TASK INPUTS
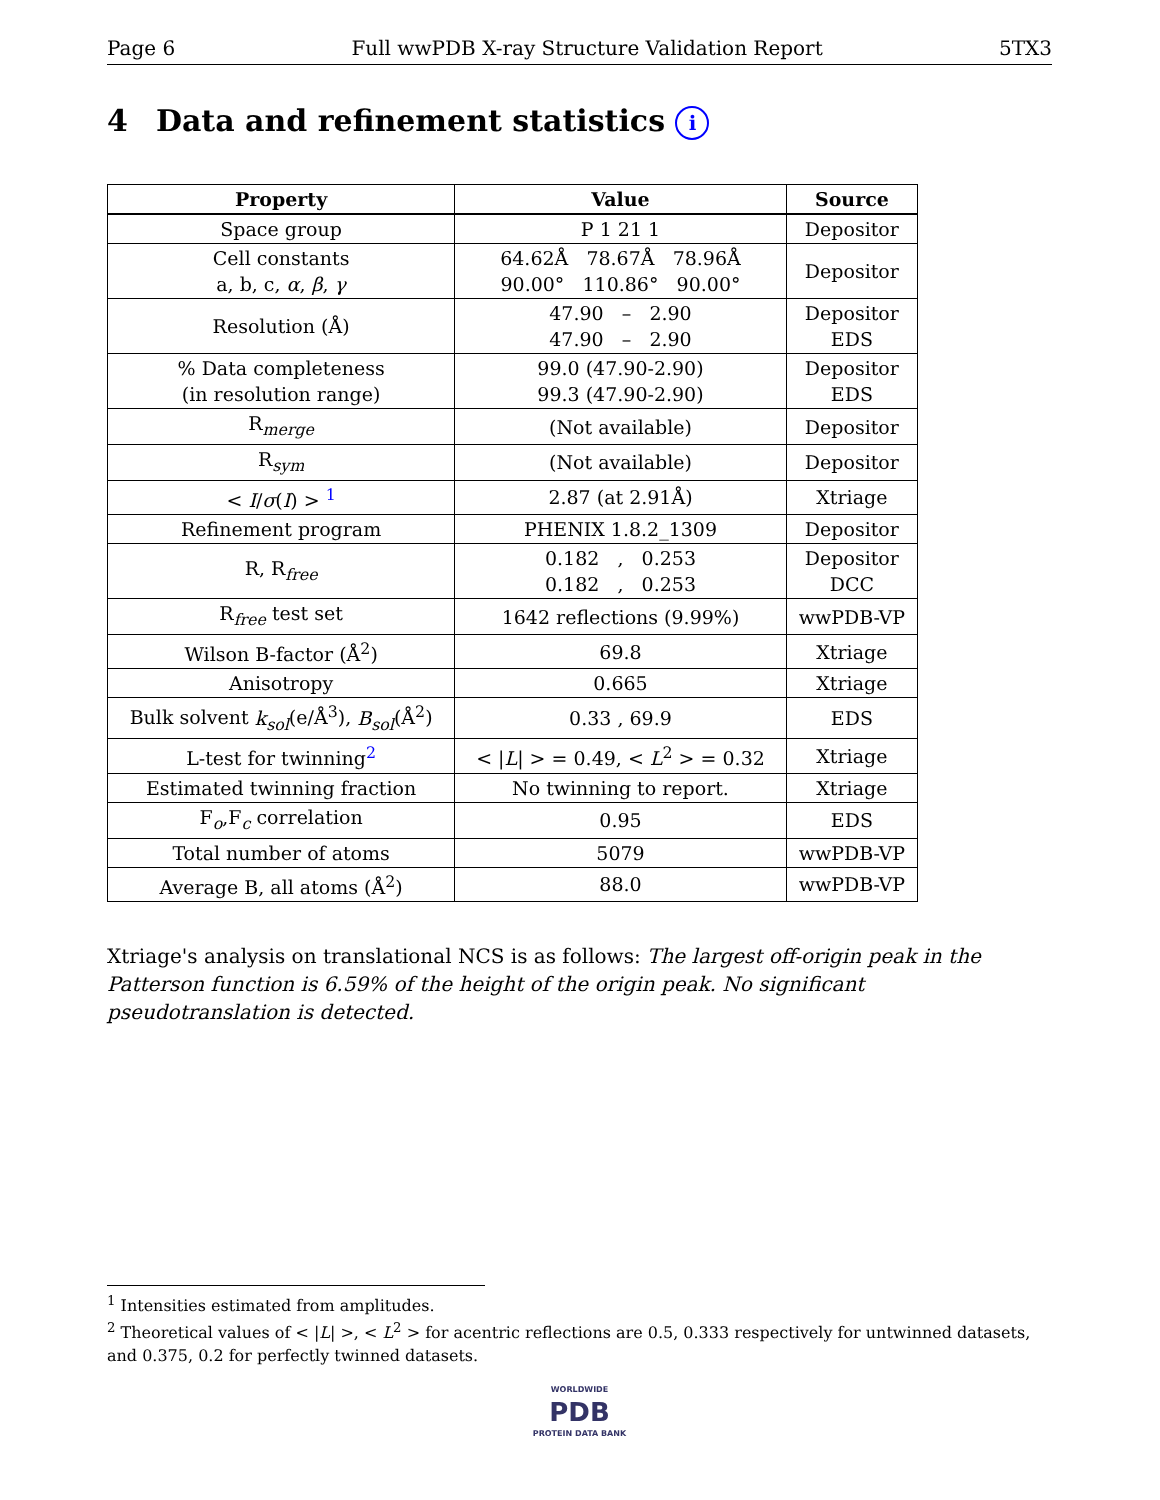Page 6 Full wwPDB X-ray Structure Validation Report 5TX3
4 Data and refinement statistics i
| Property | Value | Source |
| --- | --- | --- |
| Space group | P 1 21 1 | Depositor |
| Cell constants a, b, c, α , β , γ | 64.62Å 78.67Å 78.96Å 90.00° 110.86° 90.00° | Depositor |
| Resolution (Å) | 47.90 – 2.90 47.90 – 2.90 | Depositor EDS |
| % Data completeness (in resolution range) | 99.0 (47.90-2.90) 99.3 (47.90-2.90) | Depositor EDS |
| R<sub>merge</sub> | (Not available) | Depositor |
| R<sub>sym</sub> | (Not available) | Depositor |
| < I / σ ( I ) > <sup>1</sup> | 2.87 (at 2.91Å) | Xtriage |
| Refinement program | PHENIX 1.8.2_1309 | Depositor |
| R, R<sub>free</sub> | 0.182 , 0.253 0.182 , 0.253 | Depositor DCC |
| R<sub>free</sub> test set | 1642 reflections (9.99%) | wwPDB-VP |
| Wilson B-factor (Å<sup>2</sup>) | 69.8 | Xtriage |
| Anisotropy | 0.665 | Xtriage |
| Bulk solvent k<sub>sol</sub> (e/Å<sup>3</sup>), B<sub>sol</sub> (Å<sup>2</sup>) | 0.33 , 69.9 | EDS |
| L-test for twinning<sup>2</sup> | < / L / > = 0.49, < L<sup>2</sup> > = 0.32 | Xtriage |
| Estimated twinning fraction | No twinning to report. | Xtriage |
| F<sub>o</sub>,F<sub>c</sub> correlation | 0.95 | EDS |
| Total number of atoms | 5079 | wwPDB-VP |
| Average B, all atoms (Å<sup>2</sup>) | 88.0 | wwPDB-VP |
Xtriage's analysis on translational NCS is as follows: The largest off-origin peak in the Patterson function is 6.59% of the height of the origin peak. No significant pseudotranslation is detected.
<sup>1</sup> Intensities estimated from amplitudes.
<sup>2</sup> Theoretical values of < |L| >, < L<sup>2</sup> > for acentric reflections are 0.5, 0.333 respectively for untwinned datasets, and 0.375, 0.2 for perfectly twinned datasets.
WORLDWIDE
PDB
PROTEIN DATA BANK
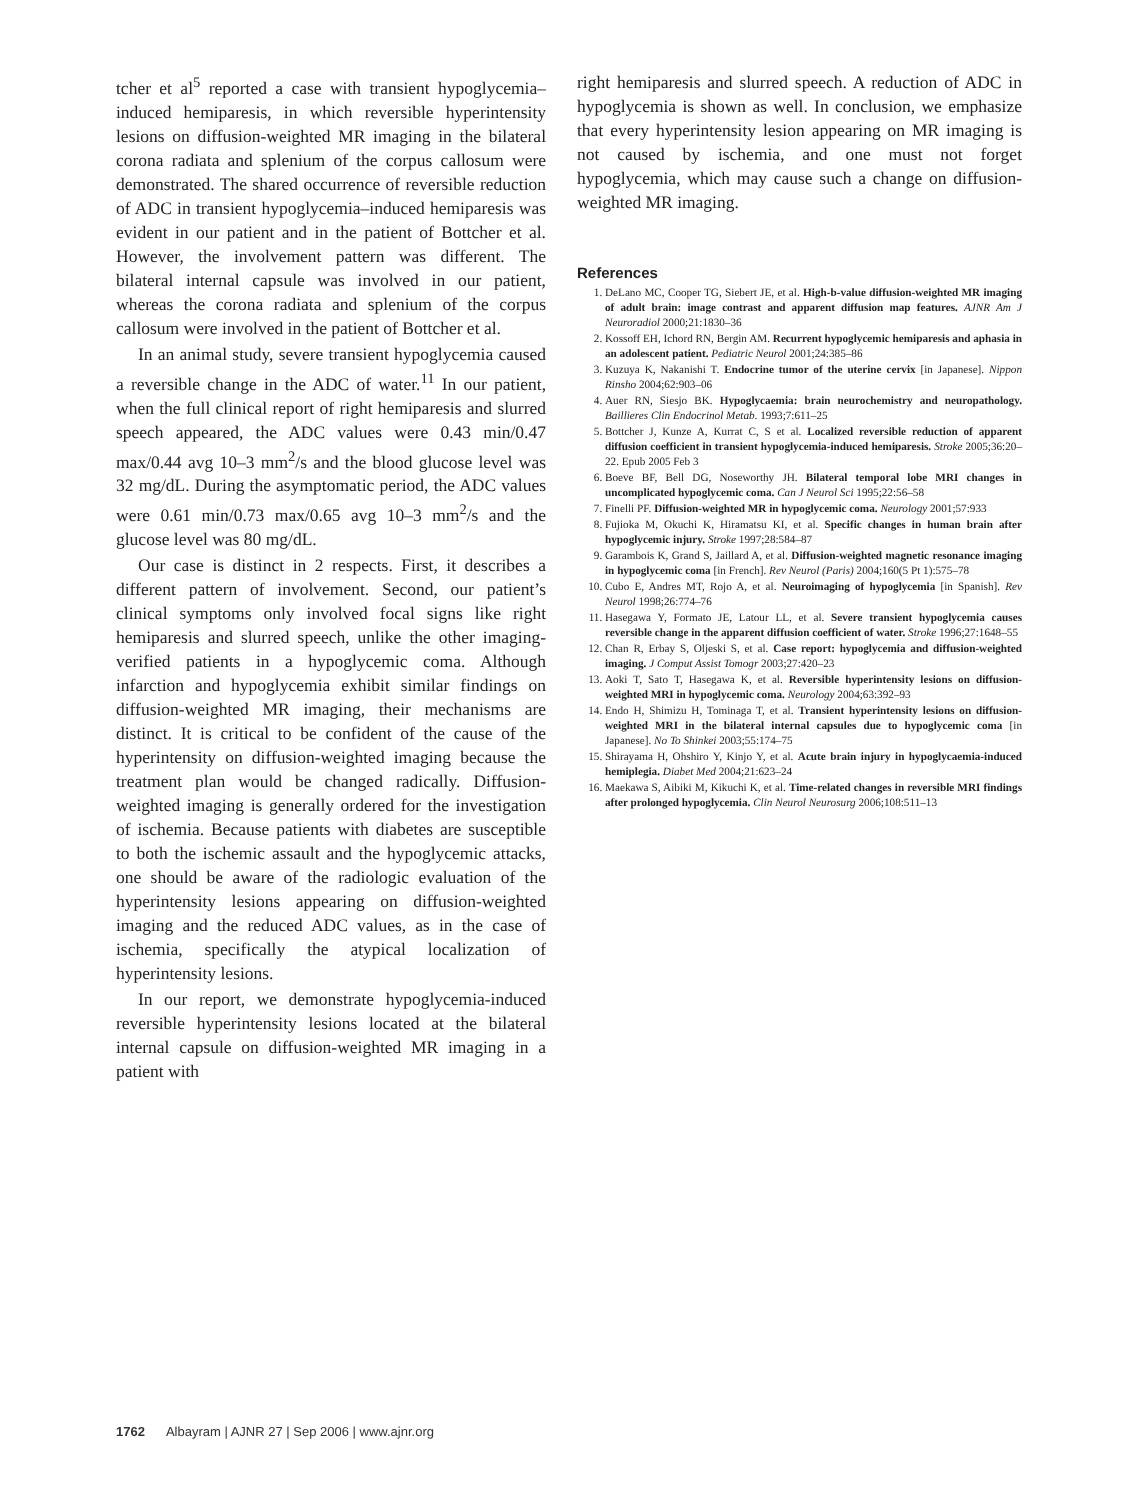tcher et al<sup>5</sup> reported a case with transient hypoglycemia–induced hemiparesis, in which reversible hyperintensity lesions on diffusion-weighted MR imaging in the bilateral corona radiata and splenium of the corpus callosum were demonstrated. The shared occurrence of reversible reduction of ADC in transient hypoglycemia–induced hemiparesis was evident in our patient and in the patient of Bottcher et al. However, the involvement pattern was different. The bilateral internal capsule was involved in our patient, whereas the corona radiata and splenium of the corpus callosum were involved in the patient of Bottcher et al.
In an animal study, severe transient hypoglycemia caused a reversible change in the ADC of water.<sup>11</sup> In our patient, when the full clinical report of right hemiparesis and slurred speech appeared, the ADC values were 0.43 min/0.47 max/0.44 avg 10–3 mm<sup>2</sup>/s and the blood glucose level was 32 mg/dL. During the asymptomatic period, the ADC values were 0.61 min/0.73 max/0.65 avg 10–3 mm<sup>2</sup>/s and the glucose level was 80 mg/dL.
Our case is distinct in 2 respects. First, it describes a different pattern of involvement. Second, our patient’s clinical symptoms only involved focal signs like right hemiparesis and slurred speech, unlike the other imaging-verified patients in a hypoglycemic coma. Although infarction and hypoglycemia exhibit similar findings on diffusion-weighted MR imaging, their mechanisms are distinct. It is critical to be confident of the cause of the hyperintensity on diffusion-weighted imaging because the treatment plan would be changed radically. Diffusion-weighted imaging is generally ordered for the investigation of ischemia. Because patients with diabetes are susceptible to both the ischemic assault and the hypoglycemic attacks, one should be aware of the radiologic evaluation of the hyperintensity lesions appearing on diffusion-weighted imaging and the reduced ADC values, as in the case of ischemia, specifically the atypical localization of hyperintensity lesions.
In our report, we demonstrate hypoglycemia-induced reversible hyperintensity lesions located at the bilateral internal capsule on diffusion-weighted MR imaging in a patient with
right hemiparesis and slurred speech. A reduction of ADC in hypoglycemia is shown as well. In conclusion, we emphasize that every hyperintensity lesion appearing on MR imaging is not caused by ischemia, and one must not forget hypoglycemia, which may cause such a change on diffusion-weighted MR imaging.
References
1. DeLano MC, Cooper TG, Siebert JE, et al. High-b-value diffusion-weighted MR imaging of adult brain: image contrast and apparent diffusion map features. AJNR Am J Neuroradiol 2000;21:1830–36
2. Kossoff EH, Ichord RN, Bergin AM. Recurrent hypoglycemic hemiparesis and aphasia in an adolescent patient. Pediatric Neurol 2001;24:385–86
3. Kuzuya K, Nakanishi T. Endocrine tumor of the uterine cervix [in Japanese]. Nippon Rinsho 2004;62:903–06
4. Auer RN, Siesjo BK. Hypoglycaemia: brain neurochemistry and neuropathology. Baillieres Clin Endocrinol Metab. 1993;7:611–25
5. Bottcher J, Kunze A, Kurrat C, S et al. Localized reversible reduction of apparent diffusion coefficient in transient hypoglycemia-induced hemiparesis. Stroke 2005;36:20–22. Epub 2005 Feb 3
6. Boeve BF, Bell DG, Noseworthy JH. Bilateral temporal lobe MRI changes in uncomplicated hypoglycemic coma. Can J Neurol Sci 1995;22:56–58
7. Finelli PF. Diffusion-weighted MR in hypoglycemic coma. Neurology 2001;57:933
8. Fujioka M, Okuchi K, Hiramatsu KI, et al. Specific changes in human brain after hypoglycemic injury. Stroke 1997;28:584–87
9. Garambois K, Grand S, Jaillard A, et al. Diffusion-weighted magnetic resonance imaging in hypoglycemic coma [in French]. Rev Neurol (Paris) 2004;160(5 Pt 1):575–78
10. Cubo E, Andres MT, Rojo A, et al. Neuroimaging of hypoglycemia [in Spanish]. Rev Neurol 1998;26:774–76
11. Hasegawa Y, Formato JE, Latour LL, et al. Severe transient hypoglycemia causes reversible change in the apparent diffusion coefficient of water. Stroke 1996;27:1648–55
12. Chan R, Erbay S, Oljeski S, et al. Case report: hypoglycemia and diffusion-weighted imaging. J Comput Assist Tomogr 2003;27:420–23
13. Aoki T, Sato T, Hasegawa K, et al. Reversible hyperintensity lesions on diffusion-weighted MRI in hypoglycemic coma. Neurology 2004;63:392–93
14. Endo H, Shimizu H, Tominaga T, et al. Transient hyperintensity lesions on diffusion-weighted MRI in the bilateral internal capsules due to hypoglycemic coma [in Japanese]. No To Shinkei 2003;55:174–75
15. Shirayama H, Ohshiro Y, Kinjo Y, et al. Acute brain injury in hypoglycaemia-induced hemiplegia. Diabet Med 2004;21:623–24
16. Maekawa S, Aibiki M, Kikuchi K, et al. Time-related changes in reversible MRI findings after prolonged hypoglycemia. Clin Neurol Neurosurg 2006;108:511–13
1762 Albayram | AJNR 27 | Sep 2006 | www.ajnr.org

WORK REQUEST
Output exactly the span of lines from the top of the listing through the line holding "PROTEIN DATA BANK", and leave every picture out.

EXPECTED ANSWER
Page 6 Full wwPDB X-ray Structure Validation Report 5TX3
4 Data and refinement statistics i
| Property | Value | Source |
| --- | --- | --- |
| Space group | P 1 21 1 | Depositor |
| Cell constants a, b, c, α , β , γ | 64.62Å 78.67Å 78.96Å 90.00° 110.86° 90.00° | Depositor |
| Resolution (Å) | 47.90 – 2.90 47.90 – 2.90 | Depositor EDS |
| % Data completeness (in resolution range) | 99.0 (47.90-2.90) 99.3 (47.90-2.90) | Depositor EDS |
| R<sub>merge</sub> | (Not available) | Depositor |
| R<sub>sym</sub> | (Not available) | Depositor |
| < I / σ ( I ) > <sup>1</sup> | 2.87 (at 2.91Å) | Xtriage |
| Refinement program | PHENIX 1.8.2_1309 | Depositor |
| R, R<sub>free</sub> | 0.182 , 0.253 0.182 , 0.253 | Depositor DCC |
| R<sub>free</sub> test set | 1642 reflections (9.99%) | wwPDB-VP |
| Wilson B-factor (Å<sup>2</sup>) | 69.8 | Xtriage |
| Anisotropy | 0.665 | Xtriage |
| Bulk solvent k<sub>sol</sub> (e/Å<sup>3</sup>), B<sub>sol</sub> (Å<sup>2</sup>) | 0.33 , 69.9 | EDS |
| L-test for twinning<sup>2</sup> | < / L / > = 0.49, < L<sup>2</sup> > = 0.32 | Xtriage |
| Estimated twinning fraction | No twinning to report. | Xtriage |
| F<sub>o</sub>,F<sub>c</sub> correlation | 0.95 | EDS |
| Total number of atoms | 5079 | wwPDB-VP |
| Average B, all atoms (Å<sup>2</sup>) | 88.0 | wwPDB-VP |
Xtriage's analysis on translational NCS is as follows: The largest off-origin peak in the Patterson function is 6.59% of the height of the origin peak. No significant pseudotranslation is detected.
<sup>1</sup> Intensities estimated from amplitudes.
<sup>2</sup> Theoretical values of < |L| >, < L<sup>2</sup> > for acentric reflections are 0.5, 0.333 respectively for untwinned datasets, and 0.375, 0.2 for perfectly twinned datasets.
WORLDWIDE
PDB
PROTEIN DATA BANK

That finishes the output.